Low blood pressure (hypotension) can be easily diagnosed by measuring your blood pressure. It’s best that you have your blood pressure taken by a trained doctor or nurse. You may need further tests, such as blood tests or an electrocardiogram (ECG), to determine the underlying cause.
Managing Low Blood Pressure
Low blood pressure (hypotension) usually only needs to be treated if it’s causing symptoms. This involves general lifestyle advice and treating any underlying cause of the condition. If you have naturally low blood pressure and it’s not causing any problems, treatment is rarely necessary.
The advice outlined below can often help limit symptoms of some of the most common types of hypotension.
Stand up gradually, particularly first thing in the morning. It may also be useful to try other physical movements first to increase your heart rate and the flow of blood around your body. For example, stretching in bed before you get up, or crossing and uncrossing your legs if you’re seated and about to stand.
Avoid standing for long periods of time. This can help prevent neutrally mediated hypotension (low blood pressure caused by miscommunication between the heart and brain).
Wear support stockings. Sometimes called compression stockings, these are tight-fitting elastic socks or tights. They provide extra pressure to your feet, legs and tummy, which can help improve circulation and increase blood pressure. However, you should speak to your GP before using support stockings as they’re not suitable for everyone.
Avoid caffeine at night, and limit your alcohol intake. This can help you to avoid becoming dehydrated, which can also cause low blood pressure.
Eat small, frequent meals rather than large ones. This can help prevent postprandial hypotension (low blood pressure after eating). Lying down after eating or sitting still for a while may also help.
Under your doctor’s guidance, increase your fluid and salt intake. Dehydration can cause low blood pressure. This can be easily treated by increasing your fluid and salt intake. Ensuring you drink enough fluid will help by increasing the volume of your blood, which increases your blood pressure.
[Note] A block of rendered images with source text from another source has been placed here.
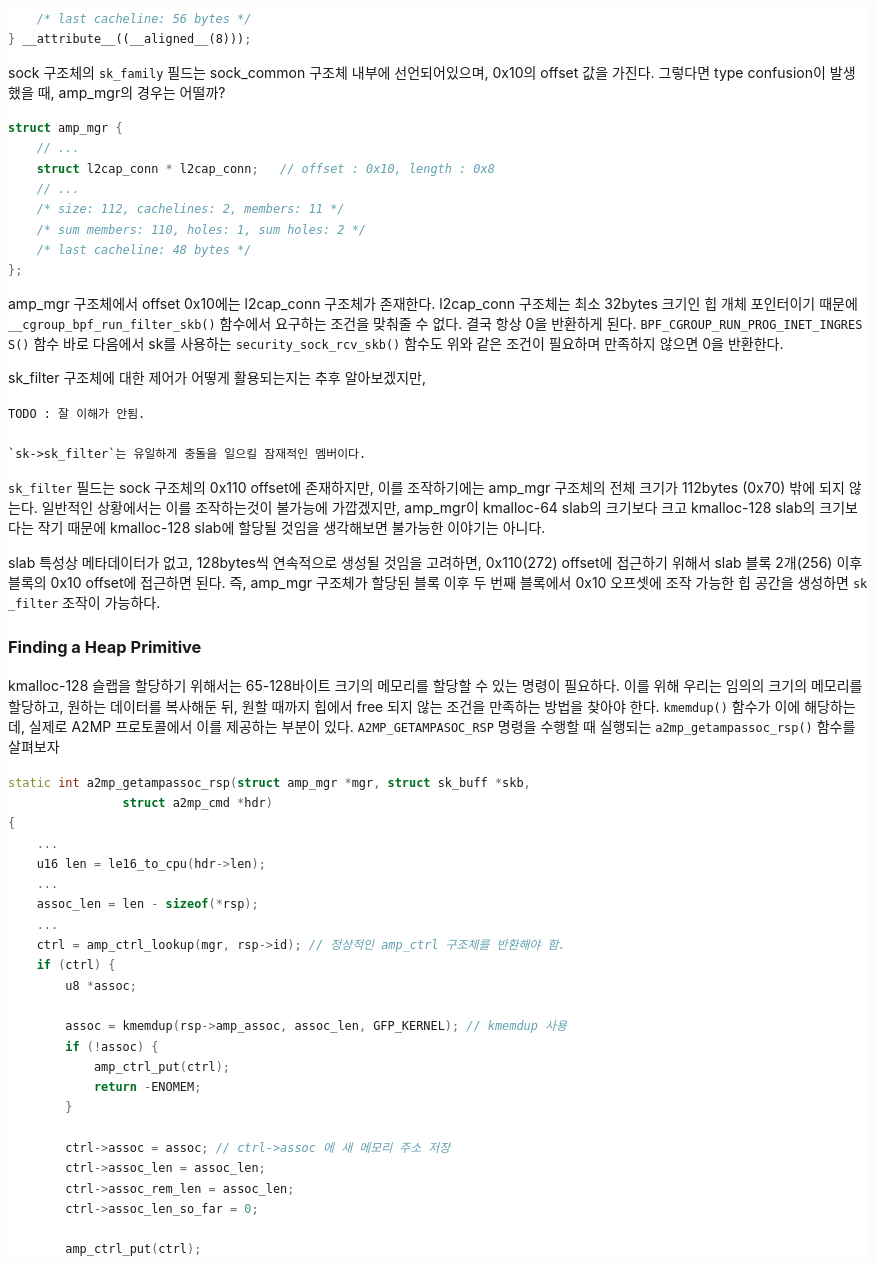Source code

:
 ``` c++
	/* last cacheline: 56 bytes */
} __attribute__((__aligned__(8)));
```
sock 구조체의 `sk_family` 필드는 sock_common 구조체 내부에 선언되어있으며, 0x10의 offset 값을 가진다. 그렇다면 type confusion이 발생했을 때, amp_mgr의 경우는 어떨까?

```c++
struct amp_mgr {
	// ...
	struct l2cap_conn * l2cap_conn;   // offset : 0x10, length : 0x8
	// ...
	/* size: 112, cachelines: 2, members: 11 */
	/* sum members: 110, holes: 1, sum holes: 2 */
	/* last cacheline: 48 bytes */
};
```
amp_mgr 구조체에서 offset 0x10에는 l2cap_conn 구조체가 존재한다. l2cap_conn 구조체는 최소 32bytes 크기인 힙 개체 포인터이기 때문에 `__cgroup_bpf_run_filter_skb()` 함수에서 요구하는 조건을 맞춰줄 수 없다. 결국 항상 0을 반환하게 된다. `BPF_CGROUP_RUN_PROG_INET_INGRESS()` 함수 바로 다음에서 sk를 사용하는 `security_sock_rcv_skb()` 함수도 위와 같은 조건이 필요하며 만족하지 않으면 0을 반환한다.

sk_filter 구조체에 대한 제어가 어떻게 활용되는지는 추후 알아보겠지만, 

```
TODO : 잘 이해가 안됨.

`sk->sk_filter`는 유일하게 충돌을 일으킬 잠재적인 멤버이다.
```

`sk_filter` 필드는 sock 구조체의 0x110 offset에 존재하지만, 이를 조작하기에는 amp_mgr 구조체의 전체 크기가 112bytes (0x70) 밖에 되지 않는다. 일반적인 상황에서는 이를 조작하는것이 불가능에 가깝겠지만, amp_mgr이 kmalloc-64 slab의 크기보다 크고 kmalloc-128 slab의 크기보다는 작기 때문에 kmalloc-128 slab에 할당될 것임을 생각해보면 불가능한 이야기는 아니다.

slab 특성상 메타데이터가 없고, 128bytes씩 연속적으로 생성될 것임을 고려하면, 0x110(272) offset에 접근하기 위해서 slab 블록 2개(256) 이후 블록의 0x10 offset에 접근하면 된다. 즉, amp_mgr 구조체가 할당된 블록 이후 두 번째 블록에서 0x10 오프셋에 조작 가능한 힙 공간을 생성하면 `sk_filter` 조작이 가능하다.


### Finding a Heap Primitive
kmalloc-128 슬랩을 할당하기 위해서는 65-128바이트 크기의 메모리를 할당할 수 있는 명령이 필요하다. 이를 위해 우리는 임의의 크기의 메모리를 할당하고, 원하는 데이터를 복사해둔 뒤, 원할 때까지 힙에서 free 되지 않는 조건을 만족하는 방법을 찾아야 한다. `kmemdup()` 함수가 이에 해당하는데, 실제로 A2MP 프로토콜에서 이를 제공하는 부분이 있다. `A2MP_GETAMPASOC_RSP` 명령을 수행할 때 실행되는 `a2mp_getampassoc_rsp()` 함수를 살펴보자 

```c++
static int a2mp_getampassoc_rsp(struct amp_mgr *mgr, struct sk_buff *skb,
				struct a2mp_cmd *hdr)
{
	...
	u16 len = le16_to_cpu(hdr->len);
	...
	assoc_len = len - sizeof(*rsp);
	...
	ctrl = amp_ctrl_lookup(mgr, rsp->id); // 정상적인 amp_ctrl 구조체를 반환해야 함.
	if (ctrl) {
		u8 *assoc;

		assoc = kmemdup(rsp->amp_assoc, assoc_len, GFP_KERNEL); // kmemdup 사용
		if (!assoc) {
			amp_ctrl_put(ctrl);
			return -ENOMEM;
		}

		ctrl->assoc = assoc; // ctrl->assoc 에 새 메모리 주소 저장
		ctrl->assoc_len = assoc_len;
		ctrl->assoc_rem_len = assoc_len;
		ctrl->assoc_len_so_far = 0;

		amp_ctrl_put(ctrl);
```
If you have low blood pressure, you may benefit from having more salt in your diet. Your doctor can advise how much additional salt you need and whether you can add salt to your usual food or take salt tablets. Don’t add extra salt to your diet without seeing your doctor first.
Change your medication. If your doctor suspects your medication is causing low blood pressure, they may alter your dose or advise using an alternative medication.
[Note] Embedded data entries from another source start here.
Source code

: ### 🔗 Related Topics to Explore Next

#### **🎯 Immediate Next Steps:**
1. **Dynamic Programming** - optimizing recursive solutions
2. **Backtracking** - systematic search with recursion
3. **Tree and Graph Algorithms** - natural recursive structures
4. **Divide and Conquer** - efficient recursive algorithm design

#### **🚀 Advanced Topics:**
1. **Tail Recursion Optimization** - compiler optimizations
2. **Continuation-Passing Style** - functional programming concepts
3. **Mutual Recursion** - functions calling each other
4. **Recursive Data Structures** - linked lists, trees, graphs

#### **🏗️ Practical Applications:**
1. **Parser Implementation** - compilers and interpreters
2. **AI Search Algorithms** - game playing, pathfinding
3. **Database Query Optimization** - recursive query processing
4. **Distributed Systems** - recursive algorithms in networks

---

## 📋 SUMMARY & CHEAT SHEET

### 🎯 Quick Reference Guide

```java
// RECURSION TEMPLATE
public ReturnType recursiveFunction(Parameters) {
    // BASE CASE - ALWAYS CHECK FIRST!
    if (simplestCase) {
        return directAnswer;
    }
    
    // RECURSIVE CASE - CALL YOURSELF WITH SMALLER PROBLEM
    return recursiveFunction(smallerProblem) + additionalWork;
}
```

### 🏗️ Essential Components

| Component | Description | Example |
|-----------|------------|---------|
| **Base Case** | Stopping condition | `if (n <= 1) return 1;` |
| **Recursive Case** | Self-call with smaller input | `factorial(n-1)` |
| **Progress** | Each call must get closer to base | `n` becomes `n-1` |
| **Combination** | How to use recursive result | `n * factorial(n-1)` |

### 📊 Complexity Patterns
Your blood pressure should be monitored while you’re taking medication and any changes should be noted. Tell your doctor if you’re experiencing side effects from taking medication.
Treat underlying conditions. If your doctor suspects your low blood pressure is caused by an underlying health condition, you may be referred to hospital for further tests and treatment.
For example, if your low blood pressure is related to hormone problems, you may be referred to a specialist called an endocrinologist who may prescribe hormone replacement medication.
Very few people are prescribed medication for low blood pressure. The symptoms of hypotension can usually be treated by making the above changes to your lifestyle and, in particular, by increasing your fluid and salt intake.
If medication is necessary, it will usually be medicine to expand the volume of your blood or narrow your arteries. Your blood pressure will increase as there will be more blood flowing through a smaller space.